Against entropy
There’s nothing like a seemingly casual inside-out forehand pass that just air-kisses the line to make a watch look good. I’m watching The Fed and thinking, I should get one of those. (Not Roger because there is only one of those, but a proper wristwatch, and not that exact brand because I would feel like a congressman). Yup, when I buy my yacht and bid for Edith Wharton’s letters to her governess, which recently went for US$182,000. Noel and I were too late to make a bid, or we might’ve pooled our funds to buy a scrap of letter with a vowel and a consonant.

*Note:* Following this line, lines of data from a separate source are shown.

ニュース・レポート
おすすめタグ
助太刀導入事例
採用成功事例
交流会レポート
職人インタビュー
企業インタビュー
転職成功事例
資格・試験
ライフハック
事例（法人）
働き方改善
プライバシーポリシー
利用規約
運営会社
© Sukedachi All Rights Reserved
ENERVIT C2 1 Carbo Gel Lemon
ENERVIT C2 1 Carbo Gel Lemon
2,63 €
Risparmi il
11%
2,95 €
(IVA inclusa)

While rooting among my things in search of something to destroy, my cat Saffy dragged out my old Chairman Mao watch. I’d stopped wearing a watch out of sheer laziness—my phone has the time anyway—but how much effort does it take to put on a wristwatch? I get away with so much, I could try to maintain a little decorum (especially if I’m meeting with capitalists). More importantly, must not give in to entropy.

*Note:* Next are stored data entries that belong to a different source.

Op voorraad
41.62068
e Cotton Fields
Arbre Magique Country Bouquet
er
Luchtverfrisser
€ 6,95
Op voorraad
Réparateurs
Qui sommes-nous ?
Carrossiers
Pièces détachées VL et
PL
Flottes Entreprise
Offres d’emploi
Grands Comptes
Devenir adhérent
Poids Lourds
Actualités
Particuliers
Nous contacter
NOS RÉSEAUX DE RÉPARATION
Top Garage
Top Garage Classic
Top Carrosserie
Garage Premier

The watch never worked properly—a friend bought it from a sidewalk vendor in Shanghai. I took it to a watch repair shop, where the nice watchmaker (like Dr. Manhattan’s father) replaced a mechanism which cost more than the watch itself. Then he reminded me to wind the watch every morning. “Wind?” I asked stupidly. “Turn this thing here,” he explained. I felt like the kid who didn’t know that audiocassettes were supposed to be turned over.
Tonight: the Wimbledon men’s final. 15! 15! 15!